* _Exercise aim_
This exercise calls for the records to be returned exactly, with images removed.

Stored items:
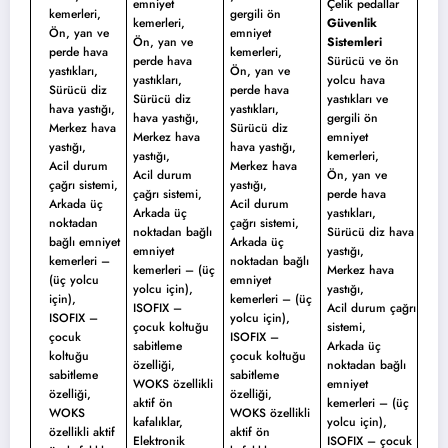
emniyet
Çelik pedallar
kemerleri,
gergili ön
kemerleri,
Güvenlik
Ön, yan ve
emniyet
Ön, yan ve
Sistemleri
perde hava
kemerleri,
perde hava
Sürücü ve ön
yastıkları,
Ön, yan ve
yastıkları,
yolcu hava
Sürücü diz
perde hava
Sürücü diz
yastıkları ve
hava yastığı,
yastıkları,
hava yastığı,
gergili ön
Merkez hava
Sürücü diz
Merkez hava
emniyet
yastığı,
hava yastığı,
yastığı,
kemerleri,
Acil durum
Merkez hava
Acil durum
Ön, yan ve
çağrı sistemi,
yastığı,
çağrı sistemi,
perde hava
Arkada üç
Acil durum
Arkada üç
yastıkları,
noktadan
çağrı sistemi,
noktadan bağlı
Sürücü diz hava
bağlı emniyet
Arkada üç
emniyet
yastığı,
kemerleri –
noktadan bağlı
kemerleri – (üç
Merkez hava
(üç yolcu
emniyet
yolcu için),
yastığı,
için),
kemerleri – (üç
ISOFIX –
Acil durum çağrı
ISOFIX –
yolcu için),
çocuk koltuğu
sistemi,
çocuk
ISOFIX –
sabitleme
Arkada üç
koltuğu
çocuk koltuğu
özelliği,
noktadan bağlı
sabitleme
sabitleme
WOKS özellikli
emniyet
özelliği,
özelliği,
aktif ön
kemerleri – (üç
WOKS
WOKS özellikli
kafalıklar,
yolcu için),
özellikli aktif
aktif ön
Elektronik
ISOFIX – çocuk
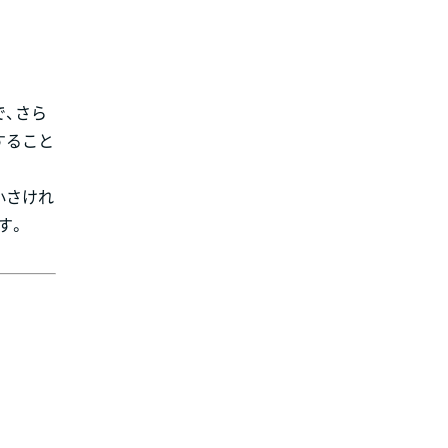
で、さら
すること
小さけれ
す。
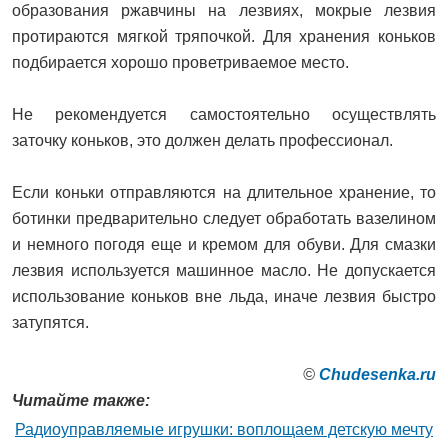
образования ржавчины на лезвиях, мокрые лезвия
протираются мягкой тряпочкой. Для хранения коньков
подбирается хорошо проветриваемое место.
Не рекомендуется самостоятельно осуществлять
заточку коньков, это должен делать профессионал.
Если коньки отправляются на длительное хранение, то
ботинки предварительно следует обработать вазелином
и немного погодя еще и кремом для обуви. Для смазки
лезвия используется машинное масло. Не допускается
использование коньков вне льда, иначе лезвия быстро
затупятся.
©
Сhudesenka.ru
Читайте также:
Радиоуправляемые игрушки: воплощаем детскую мечту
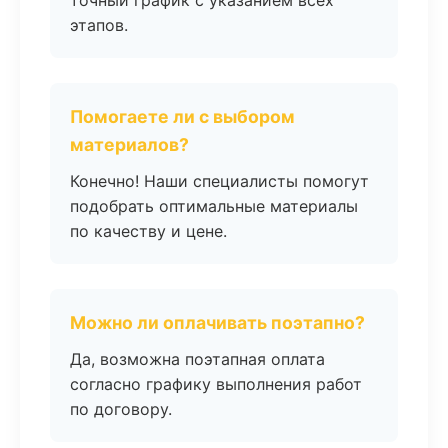
точный график с указанием всех
этапов.
Помогаете ли с выбором
материалов?
Конечно! Наши специалисты помогут
подобрать оптимальные материалы
по качеству и цене.
Можно ли оплачивать поэтапно?
Да, возможна поэтапная оплата
согласно графику выполнения работ
по договору.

* _Final answer_
emniyet
Çelik pedallar
kemerleri,
gergili ön
kemerleri,
Güvenlik
Ön, yan ve
emniyet
Ön, yan ve
Sistemleri
perde hava
kemerleri,
perde hava
Sürücü ve ön
yastıkları,
Ön, yan ve
yastıkları,
yolcu hava
Sürücü diz
perde hava
Sürücü diz
yastıkları ve
hava yastığı,
yastıkları,
hava yastığı,
gergili ön
Merkez hava
Sürücü diz
Merkez hava
emniyet
yastığı,
hava yastığı,
yastığı,
kemerleri,
Acil durum
Merkez hava
Acil durum
Ön, yan ve
çağrı sistemi,
yastığı,
çağrı sistemi,
perde hava
Arkada üç
Acil durum
Arkada üç
yastıkları,
noktadan
çağrı sistemi,
noktadan bağlı
Sürücü diz hava
bağlı emniyet
Arkada üç
emniyet
yastığı,
kemerleri –
noktadan bağlı
kemerleri – (üç
Merkez hava
(üç yolcu
emniyet
yolcu için),
yastığı,
için),
kemerleri – (üç
ISOFIX –
Acil durum çağrı
ISOFIX –
yolcu için),
çocuk koltuğu
sistemi,
çocuk
ISOFIX –
sabitleme
Arkada üç
koltuğu
çocuk koltuğu
özelliği,
noktadan bağlı
sabitleme
sabitleme
WOKS özellikli
emniyet
özelliği,
özelliği,
aktif ön
kemerleri – (üç
WOKS
WOKS özellikli
kafalıklar,
yolcu için),
özellikli aktif
aktif ön
Elektronik
ISOFIX – çocuk
で、さら
すること
小さけれ
す。
образования ржавчины на лезвиях, мокрые лезвия
протираются мягкой тряпочкой. Для хранения коньков
подбирается хорошо проветриваемое место.
Не рекомендуется самостоятельно осуществлять
заточку коньков, это должен делать профессионал.
Если коньки отправляются на длительное хранение, то
ботинки предварительно следует обработать вазелином
и немного погодя еще и кремом для обуви. Для смазки
лезвия используется машинное масло. Не допускается
использование коньков вне льда, иначе лезвия быстро
затупятся.
©
Сhudesenka.ru
Читайте также:
Радиоуправляемые игрушки: воплощаем детскую мечту
точный график с указанием всех
этапов.
Помогаете ли с выбором
материалов?
Конечно! Наши специалисты помогут
подобрать оптимальные материалы
по качеству и цене.
Можно ли оплачивать поэтапно?
Да, возможна поэтапная оплата
согласно графику выполнения работ
по договору.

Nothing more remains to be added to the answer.